= Quoted passage =

※

When it pertains to classification problems in Machine Learning (ML), the definition of accuracy is straightforward, it is “the ratio of the number of predictions that the model got correct to the total number of predictions made”. Technically, accuracy is defined as above only in classification problems in ML. Though one may argue that that there needs to be an equivalent measure of “accuracy” of a regression model, the term and quantification of the prediction error in a regression model is different. We use concepts like mean squared error, root mean squared error, correlation coefficient, absolute error and mean absolute error among others, in the case of regression to get a sense of the accuracy of prediction.
For unsupervised algorithms like clustering, the measure of model performance can be done using modularityi. This is a measure of how closely the points in a cluster are clumped together and how apart clusters are from each other.
We also have the concepts of train-accuracy and test-accuracy. Once a model has been built using training data, we can measure the prediction accuracy of the model on a subset of the training data itself - this is the train-accuracy. The measurement of accuracy on data that has not been seen during training is the test-accuracy. Ideally, one would like to see that the test accuracy is as high as possible for a given model once the training is done and it is deployed.
With the exception of reinforcement learning, one should keep in mind that the accuracy of an ML model will not improve over time as it “sees” more data. The only way one could improve the performance of a model in production would be to retrain it on more data or more relevant data and redeploy the new model if it has better performance. This is done using MLOps - Machine Learning Operations. There is a tendency to call this process continuous learning, but, in reality, the current model is merely replaced with a better one. The model itself does not change for the better.
What affects the test accuracy?

※

(Labeled shape records)
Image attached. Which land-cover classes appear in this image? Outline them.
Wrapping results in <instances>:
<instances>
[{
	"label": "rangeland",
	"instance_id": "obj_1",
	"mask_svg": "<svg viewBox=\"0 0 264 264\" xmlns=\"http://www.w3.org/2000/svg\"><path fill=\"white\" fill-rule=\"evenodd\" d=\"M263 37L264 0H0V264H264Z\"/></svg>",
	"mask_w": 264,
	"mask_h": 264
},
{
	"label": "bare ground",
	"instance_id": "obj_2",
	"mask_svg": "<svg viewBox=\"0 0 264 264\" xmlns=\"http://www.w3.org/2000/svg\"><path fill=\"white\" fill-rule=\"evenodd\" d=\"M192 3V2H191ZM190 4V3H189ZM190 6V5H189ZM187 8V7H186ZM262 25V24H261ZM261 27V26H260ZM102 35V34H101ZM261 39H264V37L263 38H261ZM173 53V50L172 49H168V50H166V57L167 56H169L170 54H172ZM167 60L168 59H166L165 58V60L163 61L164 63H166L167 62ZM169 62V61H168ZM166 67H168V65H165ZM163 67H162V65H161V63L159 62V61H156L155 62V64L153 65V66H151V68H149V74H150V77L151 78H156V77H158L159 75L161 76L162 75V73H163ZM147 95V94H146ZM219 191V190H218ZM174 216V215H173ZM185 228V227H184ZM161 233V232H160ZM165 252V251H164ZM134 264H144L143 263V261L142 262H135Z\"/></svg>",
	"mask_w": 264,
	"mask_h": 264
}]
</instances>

※

= Exercise instructions =
1) Answer these questions using the text on machine learning accuracy:
(a) In classification problems, accuracy is the ratio of which two quantities?
(b) On what data is train-accuracy measured?
(c) What is the name of the approach used to retrain a model and redeploy it?
2) In the text on machine learning accuracy, swap "continuous learning" for "ongoing learning" in the passage starting at "With the exception" and ending at "the test accuracy?".
3) Supply the next part of the text on machine learning accuracy, continuing from the point where it stops.

= Answer list =
1)
(a) The number of predictions the model got correct and the total number of predictions made.
(b) A subset of the training data itself.
(c) MLOps (Machine Learning Operations).

2)
With the exception of reinforcement learning, one should keep in mind that the accuracy of an ML model will not improve over time as it “sees” more data. The only way one could improve the performance of a model in production would be to retrain it on more data or more relevant data and redeploy the new model if it has better performance. This is done using MLOps - Machine Learning Operations. There is a tendency to call this process ongoing learning, but, in reality, the current model is merely replaced with a better one. The model itself does not change for the better.
What affects the test accuracy?

3)
ML model choice
Given a classification problem, clearly the model architecture itself is the primary contributor to the accuracy of predictions since, for example, some neural net architectures are better suited for certain problems than others. In a deep neural network, the model architecture that correctly captures the relevant features and transforms for the problem at hand, is of paramount importance for the model to have good generalizing capacity and hence good test-accuracy. Convolutional Neural Networksii are best suited for extraction of visual features that lead to the right “internal” features and maps in the neural network, leading to effective classification of images. Recurrent neural networksiii have the ability to remember, process and capture the essence of sequence information, which is most relevant for tasks like language translation.
Training data volume and diversity
The quantity and diversity of the training data has a profound impact on the training of the model as one might expect. Too little data and the model will not be able to converge, leading to large error and poor accuracy. If the quantity is large enough but the diversity is low meaning high-class imbalance, then the model is skewed towards the most populous class.
Training data assumptions
The assumptions made on the training data is equally important, for example, a classifier that can distinguish between the images of dogs and cats, if it has not been also been trained with the images of neither dogs or cats as a third “none of the above” category, then the trained model is making an assumption that only cat and dog images need to be provided for inference. If we provide a third non-cat/dog image for prediction, then the model will be unable to predict “none of the above”. Other assumptions may be much more subtle, for example, a model for the detection of faces in train image may only have faces in the image that are at-least 50x50 pixels in size. Similarly, a sentiment analysis model built using plain text without emoticons may be less effective when used on social media posts, where emoticons are plentiful.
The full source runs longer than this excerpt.